Werkstoffe
Jedes Musikinstrument besteht aus einem Werkstoff. Werkstoffe haben einen entscheidenden Einfluss auf Klang, Funktion, Fertigung und Lebensdauer der jeweiligen Musikinstrumente. Am IfM werden die Materialien hinsichtlich ihrer mechanischen, akustischen und technologischen Eigenschaften untersucht und bewertet.
Die wichtigsten Werkstoffe im Musikinstrumentenbau sind Holz und Metall. Neben der Charakterisierung etablierter Materialien gelangen alternative Werkstoffe, Modifikationsverfahren und die Substitution traditionell eingesetzter Materialien immermehr in den Fokus.
Holz als Werkstoff
Holz ist aufgrund seiner besonderen mechanischen und akustischen Eigenschaften einer der wichtigsten Werkstoffe im Musikinstrumentenbau. Da seine Eigenschaften von der Faserrichtung, Holzart, Feuchte und Behandlung abhängen, ist eine gezielte Charakterisierung für viele Anwendungen von großer Bedeutung.

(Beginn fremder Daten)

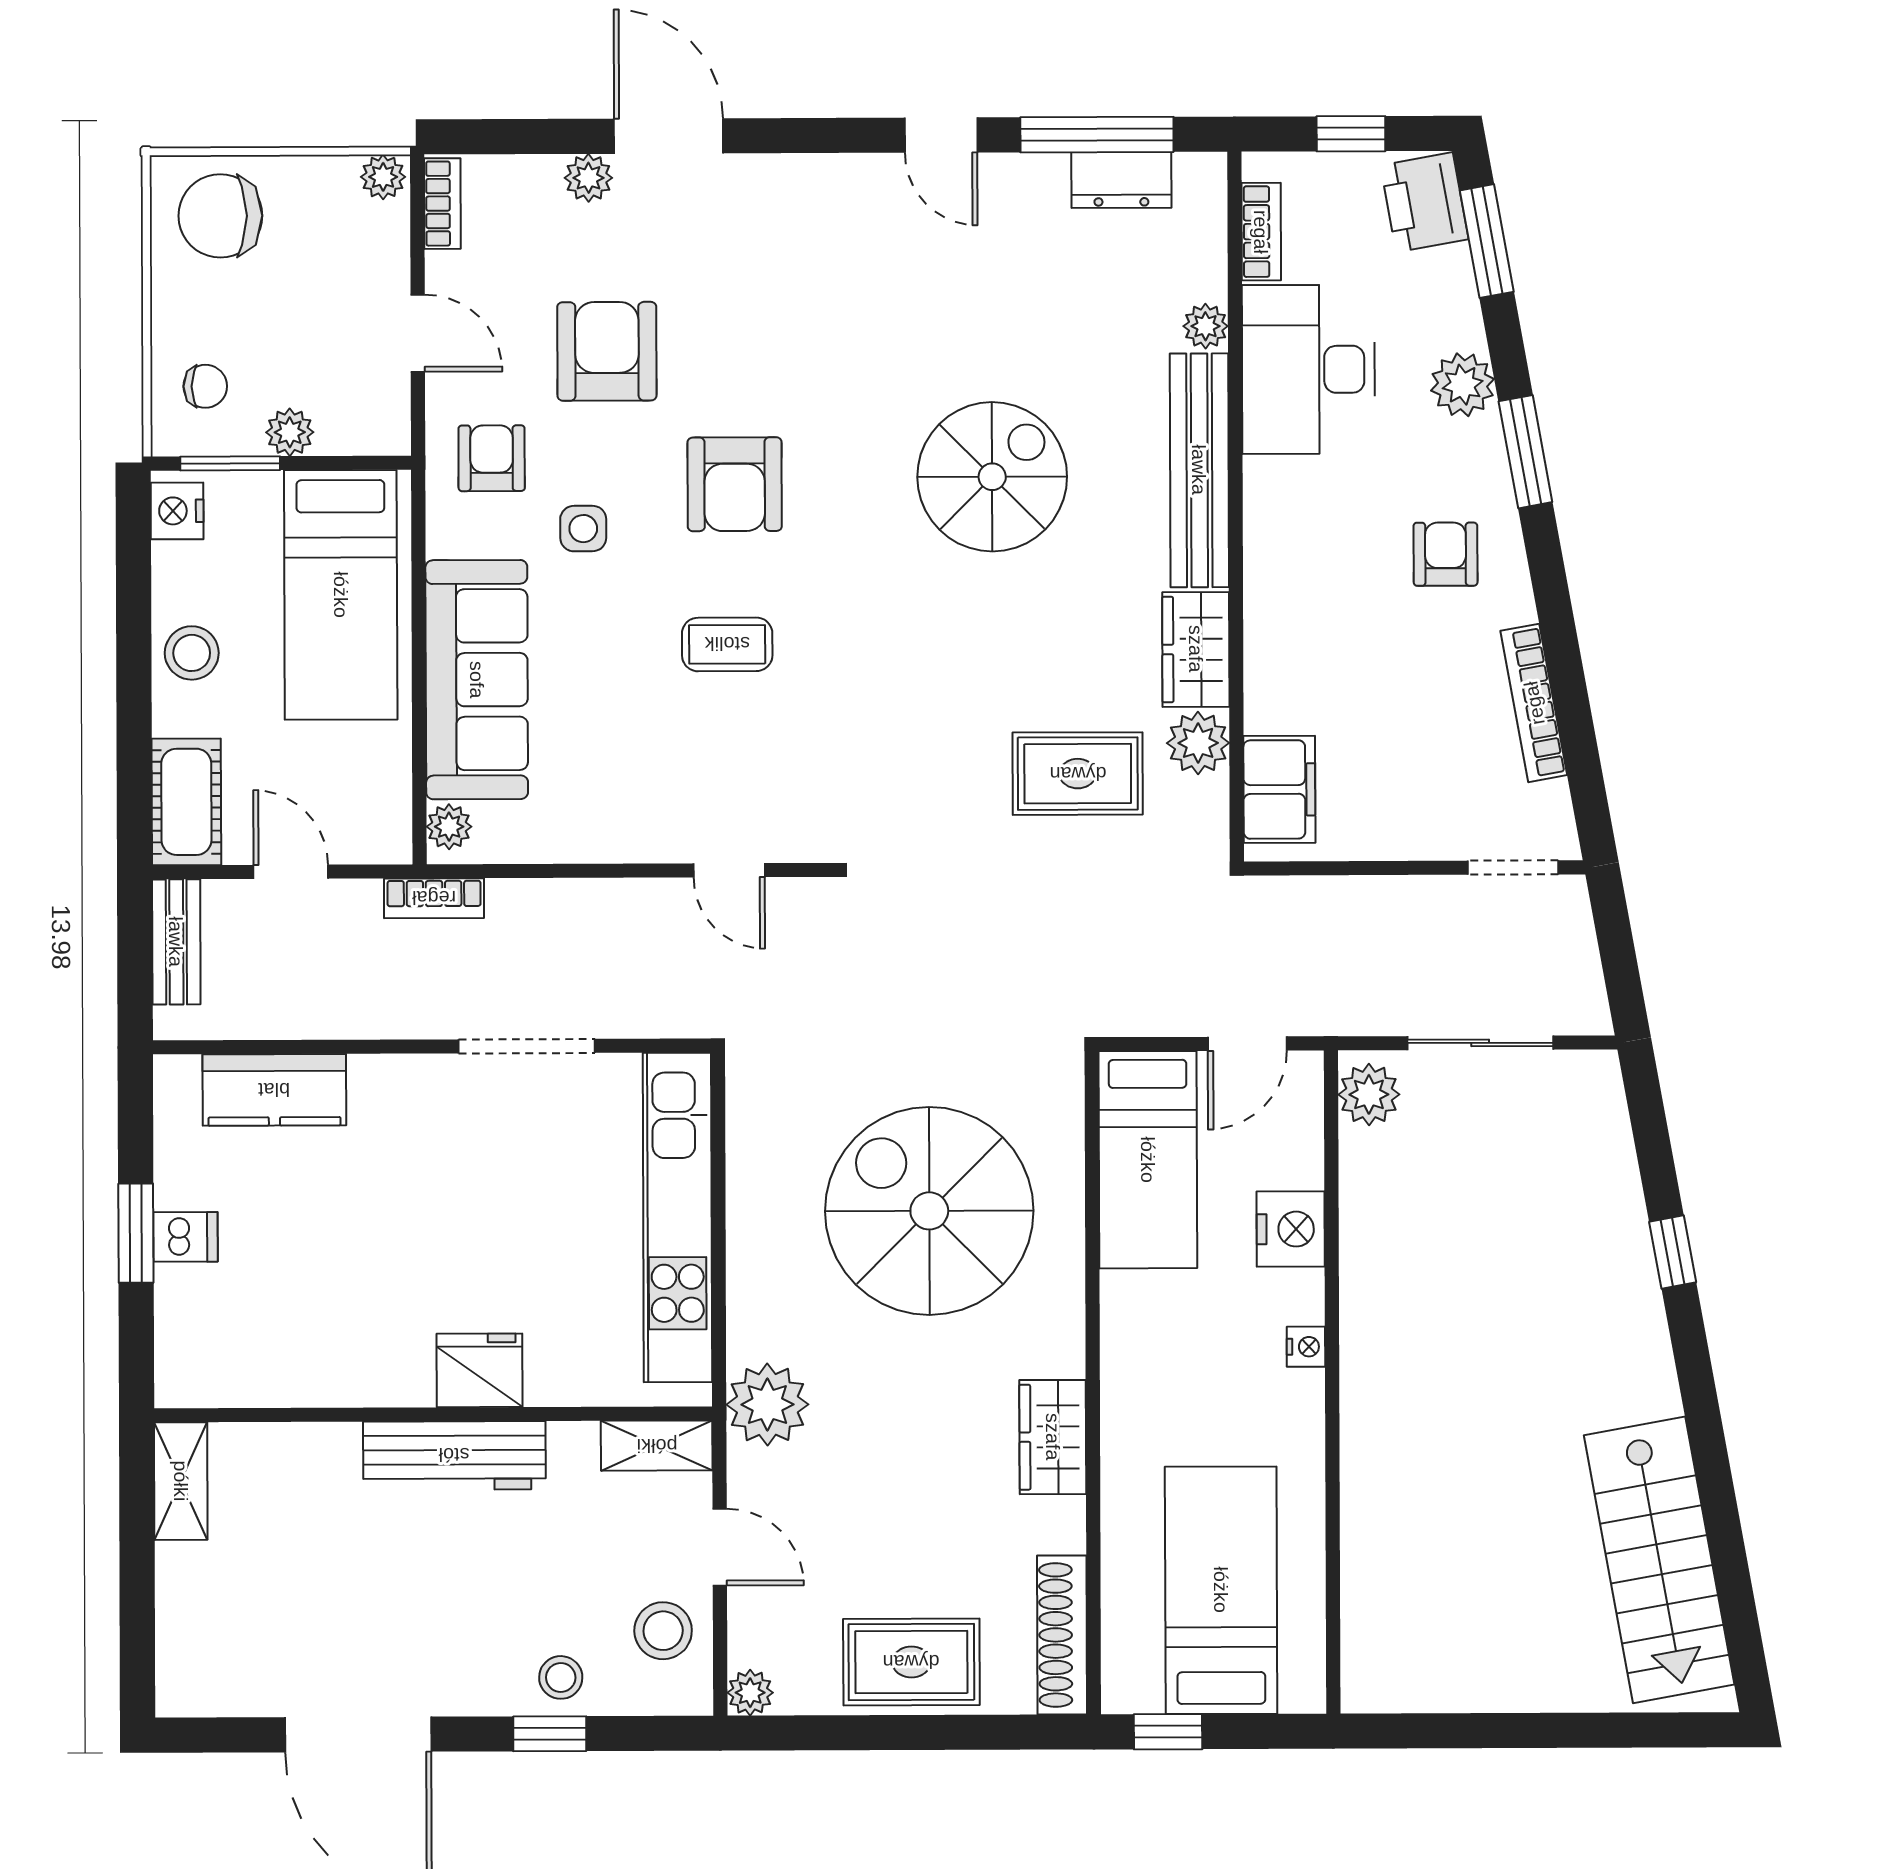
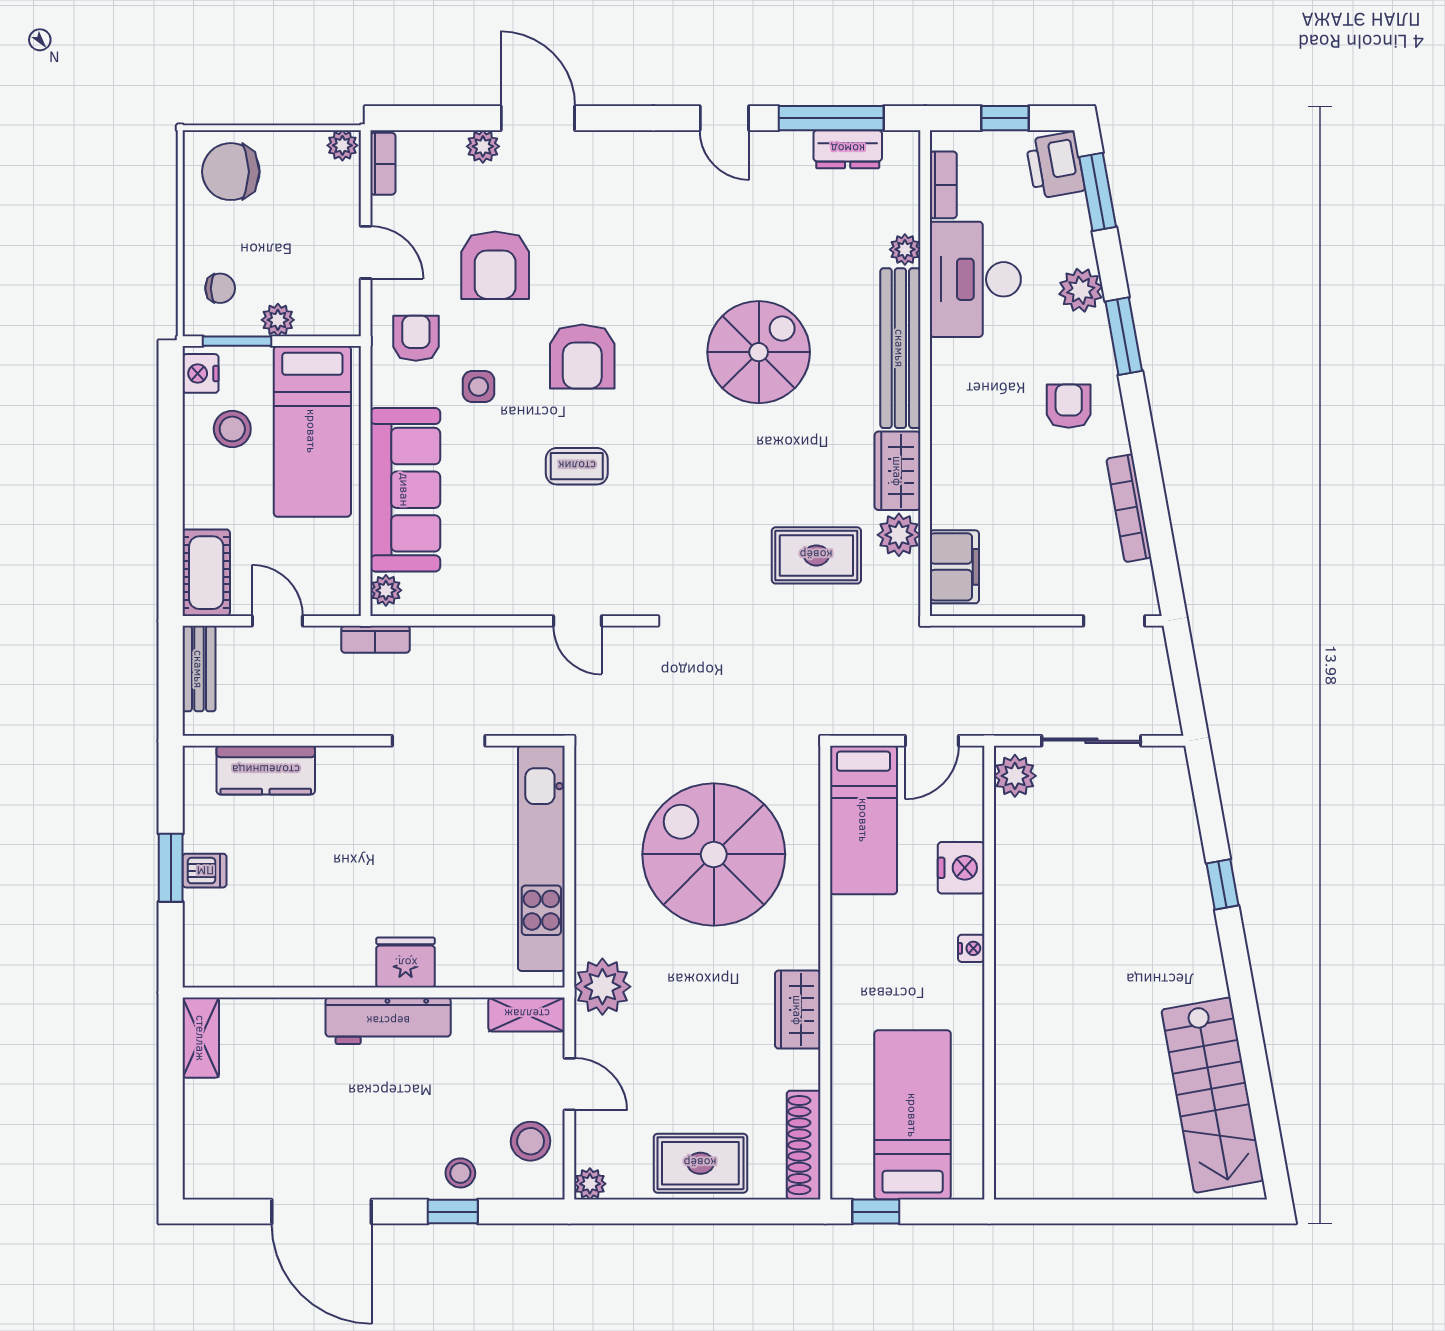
armchair: (607, 351) -> (495, 265), turned 180
stool: (192, 653) -> (232, 429), moved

Am IfM werden wichtige Materialkennwerte wie Elastizitätsmodul und Dämpfung an speziell angefertigten Probestäben bestimmt. Die Untersuchungen ermöglichen es, verschiedene Holzarten, Qualitäten und Behandlungsverfahren miteinander zu vergleichen und deren Eignung für den Musikinstrumentenbau zu bewerten.
Neben der Materialcharakterisierung werden Einflüsse von Lagerung, Trocknung, Konditionierung, Alterung und unterschiedlichen klimatischen Bedingungen untersucht. Dafür stehen entsprechende Labor- und Prüfeinrichtungen zur Verfügung.

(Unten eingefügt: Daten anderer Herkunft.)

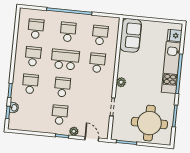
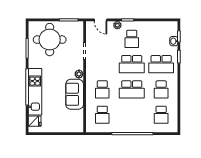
school desk: (68, 32) -> (132, 115), removed
sofa: (131, 35) -> (75, 94), moved
school desk: (30, 84) -> (161, 64), width x1.85
school desk: (62, 87) -> (132, 64), width x1.85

Ein weiterer Schwerpunkt liegt auf der Auswahl geeigneter Holzarten und der Substitution traditionell verwendeter Tropenhölzer. Dabei wird insbesondere das Potenzial einheimischer und alternativ verfügbarer Hölzer untersucht, sowie verschiedene Verfahren und Technologien, um Eigenschaften für die jeweilige Verwendung zu optimieren.
Metallische Werkstoffe
Metallische Werkstoffe und Legierungen sind für den Musikinstrumentenbau von großer Bedeutung. Neben ihren akustischen und mechanischen Eigenschaften müssen auch die Anforderungen der Fertigung erfüllt werden. Bestimmte Legierungen haben sich aufgrund ihrer besonderen Eigenschaftsprofile über viele Jahrzehnte bewährt.
Durch zunehmende regulatorische und gesundheitliche Anforderungen wird der Einsatz einzelner Legierungsbestandteile jedoch immer stärker eingeschränkt. Dadurch entsteht die Notwendigkeit, geeignete Alternativen zu entwickeln, ohne die für den Instrumentenbau wichtigen Eigenschaften zu beeinträchtigen.

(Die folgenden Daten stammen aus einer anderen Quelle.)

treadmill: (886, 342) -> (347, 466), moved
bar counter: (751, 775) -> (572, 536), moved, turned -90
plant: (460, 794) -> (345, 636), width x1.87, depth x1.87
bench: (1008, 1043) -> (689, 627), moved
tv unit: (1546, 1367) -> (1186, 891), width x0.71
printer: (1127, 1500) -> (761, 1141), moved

Gemeinsam mit Instrumentenherstellern, Forschungseinrichtungen und weiteren Partnern beschäftigt sich das IfM deshalb mit der Entwicklung und Untersuchung alternativer Legierungen. Durch neue Legierungsbestandteile und angepasste Werkstoffkombinationen sollen Werkstoffe entstehen, die zukünftige Anforderungen erfüllen und gleichzeitig Fertigung, Funktion und akustische Eigenschaften berücksichtigen.
Neben der Werkstoffentwicklung werden auch die praktische Anwendung neuer Materialien und Fertigungsverfahren im Instrumentenbau untersucht. Ein Beispiel dafür ist die dargestellte Kupfertrompete, an der alternative Werkstoffkonzepte unmittelbar am Instrument erprobt und bewertet werden können.
Dienstleistungen
Für die Untersuchung und Bewertung von Werkstoffen stehen am IfM verschiedene Prüf- und Messverfahren zur Verfügung. Dazu gehören Prüfmaschinen zur Bestimmung mechanischer Materialkennwerte, Langzeituntersuchungen in Klimaschränken sowie Korrosionsversuche unter definierten Bedingungen. Ergänzend können Werkstoffe und Bauteile mit unseren akustischen Messverfahren untersucht und deren Einfluss auf das Schwingungs- und Klangverhalten bewertet werden. Auf dieser Grundlage werden unsere Kunden bei der Werkstoffauswahl, Entwicklung und Bewertung neuer Materialien und Anwendungen umfangreich unterstützt.